Adele Robey and her husband, Bruce, opened the H Street Playhouse in 2004 when the corridor east of Union Station was lined with vacant properties. Since then, nearly a dozen clubs and restaurants have moved in, and developers are building luxury housing.

In 2006, after the Robeys renovated their property, the District valued the theater at $514,000, and the assessment will top $1 million next year. Their tax payments, also doubled since 2006, will exceed $19,000 in 2008.

"Emotionally I feel sort of -- betrayed is a strong word, but it's the word I have in my conscience -- by the District," Adele Robey said. She and her husband are considering adding to the theater to build condominium apartments.

For all their angst, Stiegman and the Robeys can comfort themselves with the knowledge that they own their properties. Harry Schnipper, proprietor of Blues Alley, the venerable Georgetown jazz club, is not so fortunate.

Like many commercial leaseholders, Schnipper said he pays not only the rent but also the property taxes. In 2006, when the club, in an alley off Wisconsin Avenue NW, was assessed at $683,000, Schnipper's tax bill was more than $12,600. In 2008, the bill will approach $20,000.

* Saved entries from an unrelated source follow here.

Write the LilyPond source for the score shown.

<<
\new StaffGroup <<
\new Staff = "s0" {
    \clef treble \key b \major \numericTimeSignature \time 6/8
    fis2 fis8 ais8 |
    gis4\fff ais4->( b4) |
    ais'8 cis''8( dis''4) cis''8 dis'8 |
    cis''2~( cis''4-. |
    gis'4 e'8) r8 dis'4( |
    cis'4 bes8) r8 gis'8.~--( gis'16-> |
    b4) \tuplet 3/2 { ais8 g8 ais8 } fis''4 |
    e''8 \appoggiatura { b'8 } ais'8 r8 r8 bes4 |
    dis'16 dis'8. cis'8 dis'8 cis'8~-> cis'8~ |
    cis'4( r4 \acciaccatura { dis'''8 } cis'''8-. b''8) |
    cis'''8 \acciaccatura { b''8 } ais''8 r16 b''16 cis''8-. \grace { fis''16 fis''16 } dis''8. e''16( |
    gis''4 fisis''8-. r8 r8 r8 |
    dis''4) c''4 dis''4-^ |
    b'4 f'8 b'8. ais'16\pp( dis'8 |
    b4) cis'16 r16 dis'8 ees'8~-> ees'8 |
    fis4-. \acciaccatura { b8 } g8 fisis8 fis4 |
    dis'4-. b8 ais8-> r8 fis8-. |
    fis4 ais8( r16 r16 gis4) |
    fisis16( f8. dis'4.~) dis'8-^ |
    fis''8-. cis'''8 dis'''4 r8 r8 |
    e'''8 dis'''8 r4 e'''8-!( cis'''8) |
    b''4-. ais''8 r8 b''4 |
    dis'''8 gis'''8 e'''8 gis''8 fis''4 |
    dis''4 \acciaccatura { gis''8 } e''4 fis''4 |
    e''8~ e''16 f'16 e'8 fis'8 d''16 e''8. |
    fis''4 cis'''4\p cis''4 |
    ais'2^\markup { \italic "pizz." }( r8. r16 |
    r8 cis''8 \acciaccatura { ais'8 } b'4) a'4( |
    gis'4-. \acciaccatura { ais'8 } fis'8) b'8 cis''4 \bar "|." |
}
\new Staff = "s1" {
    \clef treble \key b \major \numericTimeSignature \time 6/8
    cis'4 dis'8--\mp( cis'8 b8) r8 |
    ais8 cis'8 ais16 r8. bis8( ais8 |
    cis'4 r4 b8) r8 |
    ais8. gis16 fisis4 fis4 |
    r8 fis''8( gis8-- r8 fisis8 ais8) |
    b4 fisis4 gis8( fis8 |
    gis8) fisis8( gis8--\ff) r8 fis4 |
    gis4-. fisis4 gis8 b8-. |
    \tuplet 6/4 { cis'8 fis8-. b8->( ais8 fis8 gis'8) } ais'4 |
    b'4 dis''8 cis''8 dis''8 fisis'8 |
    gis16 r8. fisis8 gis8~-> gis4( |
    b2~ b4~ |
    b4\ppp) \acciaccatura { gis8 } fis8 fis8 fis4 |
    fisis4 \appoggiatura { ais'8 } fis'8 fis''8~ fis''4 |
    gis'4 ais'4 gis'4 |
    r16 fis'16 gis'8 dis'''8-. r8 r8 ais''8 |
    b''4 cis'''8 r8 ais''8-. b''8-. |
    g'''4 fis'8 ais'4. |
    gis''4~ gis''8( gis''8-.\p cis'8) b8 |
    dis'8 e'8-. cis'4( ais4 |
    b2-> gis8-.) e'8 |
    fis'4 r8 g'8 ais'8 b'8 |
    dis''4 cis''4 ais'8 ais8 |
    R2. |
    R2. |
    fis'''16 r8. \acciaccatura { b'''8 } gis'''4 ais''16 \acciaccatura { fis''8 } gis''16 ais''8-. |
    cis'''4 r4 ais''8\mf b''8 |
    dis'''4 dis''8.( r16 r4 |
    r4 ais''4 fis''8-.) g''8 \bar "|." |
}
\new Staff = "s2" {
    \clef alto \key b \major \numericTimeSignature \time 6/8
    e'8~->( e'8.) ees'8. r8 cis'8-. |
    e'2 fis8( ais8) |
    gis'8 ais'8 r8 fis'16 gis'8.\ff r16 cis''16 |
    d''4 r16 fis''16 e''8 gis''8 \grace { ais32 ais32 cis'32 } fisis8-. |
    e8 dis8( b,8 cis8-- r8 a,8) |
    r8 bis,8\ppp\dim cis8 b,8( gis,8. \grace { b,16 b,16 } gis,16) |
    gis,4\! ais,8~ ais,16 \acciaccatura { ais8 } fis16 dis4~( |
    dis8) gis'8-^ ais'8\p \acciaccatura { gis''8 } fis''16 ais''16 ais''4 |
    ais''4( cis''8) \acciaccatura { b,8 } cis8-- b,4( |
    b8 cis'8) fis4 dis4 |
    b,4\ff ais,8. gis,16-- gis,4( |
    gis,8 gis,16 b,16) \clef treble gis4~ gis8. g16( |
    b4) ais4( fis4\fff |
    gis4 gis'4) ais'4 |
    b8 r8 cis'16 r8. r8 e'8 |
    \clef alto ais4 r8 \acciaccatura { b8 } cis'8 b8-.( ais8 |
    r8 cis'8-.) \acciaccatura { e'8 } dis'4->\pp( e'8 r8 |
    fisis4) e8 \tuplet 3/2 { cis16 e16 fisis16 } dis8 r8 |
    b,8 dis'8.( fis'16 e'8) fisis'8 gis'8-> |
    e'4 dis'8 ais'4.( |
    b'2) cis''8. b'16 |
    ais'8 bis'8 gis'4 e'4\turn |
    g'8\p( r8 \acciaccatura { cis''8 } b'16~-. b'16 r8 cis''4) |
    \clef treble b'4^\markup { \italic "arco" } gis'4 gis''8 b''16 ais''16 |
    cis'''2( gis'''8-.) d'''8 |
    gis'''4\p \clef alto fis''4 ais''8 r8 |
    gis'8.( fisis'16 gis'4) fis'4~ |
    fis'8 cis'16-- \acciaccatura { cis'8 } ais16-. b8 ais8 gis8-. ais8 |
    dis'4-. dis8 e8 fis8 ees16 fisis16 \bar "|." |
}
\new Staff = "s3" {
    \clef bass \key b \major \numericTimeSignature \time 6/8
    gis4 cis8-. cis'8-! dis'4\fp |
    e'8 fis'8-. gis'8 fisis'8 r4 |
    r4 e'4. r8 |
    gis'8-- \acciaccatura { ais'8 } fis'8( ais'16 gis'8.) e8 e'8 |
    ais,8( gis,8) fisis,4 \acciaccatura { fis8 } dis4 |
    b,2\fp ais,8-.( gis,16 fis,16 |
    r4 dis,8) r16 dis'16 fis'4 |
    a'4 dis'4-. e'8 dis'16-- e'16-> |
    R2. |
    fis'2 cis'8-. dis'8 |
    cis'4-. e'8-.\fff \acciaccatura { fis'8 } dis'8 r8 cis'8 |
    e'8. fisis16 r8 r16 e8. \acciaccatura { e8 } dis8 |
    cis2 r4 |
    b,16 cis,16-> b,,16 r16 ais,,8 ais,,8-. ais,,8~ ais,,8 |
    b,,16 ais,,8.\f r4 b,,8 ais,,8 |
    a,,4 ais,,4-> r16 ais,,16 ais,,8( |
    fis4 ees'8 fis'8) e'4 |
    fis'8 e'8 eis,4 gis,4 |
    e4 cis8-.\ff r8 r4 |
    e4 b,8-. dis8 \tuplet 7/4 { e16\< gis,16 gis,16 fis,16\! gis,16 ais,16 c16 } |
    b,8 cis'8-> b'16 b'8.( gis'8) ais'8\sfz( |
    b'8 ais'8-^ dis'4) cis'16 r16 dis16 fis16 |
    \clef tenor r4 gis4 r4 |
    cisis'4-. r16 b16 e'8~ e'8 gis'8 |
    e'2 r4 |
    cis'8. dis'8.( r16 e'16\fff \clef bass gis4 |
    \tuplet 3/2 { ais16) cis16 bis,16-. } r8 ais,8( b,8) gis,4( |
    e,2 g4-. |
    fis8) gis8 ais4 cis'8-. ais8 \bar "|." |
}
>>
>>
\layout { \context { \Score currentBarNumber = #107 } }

Schnipper said he is prepared to move Blues Alley, which has hosted the likes of Dizzy Gillespie and Sarah Vaughn, out of Washington if the assessment continues to rise. "These kinds of places define neighborhoods," he said. "If you want to preserve the character and personality of a place, you've got to come up with a plan."

For decades, developers gravitated to the suburbs as residents migrated from crime-plagued and financially stressed cities such as Washington and New York. But in the 1990s, as crime rates declined and land in outlying areas was developed, investors started returning to cities, triggering a wave of construction, driving up land prices and attracting the kind of retailers that had gravitated to the suburbs.

In Manhattan, for example, avenues from Broadway to Lexington have been taken over by chain drugstores, bank branches and coffee bars, blurring the line between city and suburb and fostering concerns that what traditionally defines an urban area is fading.

"If the city looks like the suburbs, where's the sense of metropolis, and all those things associated with it -- the mix and diversity?" asked Jerilou Hammett, an editor of the recently published "The Suburbanization of New York: Is the World's Greatest City Becoming Just Another Town?"

In Washington, commercial property values rose nearly 28 percent, on average, from 2006 to 2007, District records show. The average increase for 2008 is 21 percent.

The jump has been more dramatic in some neighborhoods, including Columbia Heights, where the increase was nearly 50 percent from 2006 to 2007, and Trinidad, where it was 42 percent. The edges of Capitol Hill -- H Street, Barracks Row, the Navy Yard -- experienced a surge of 77 percent in that period.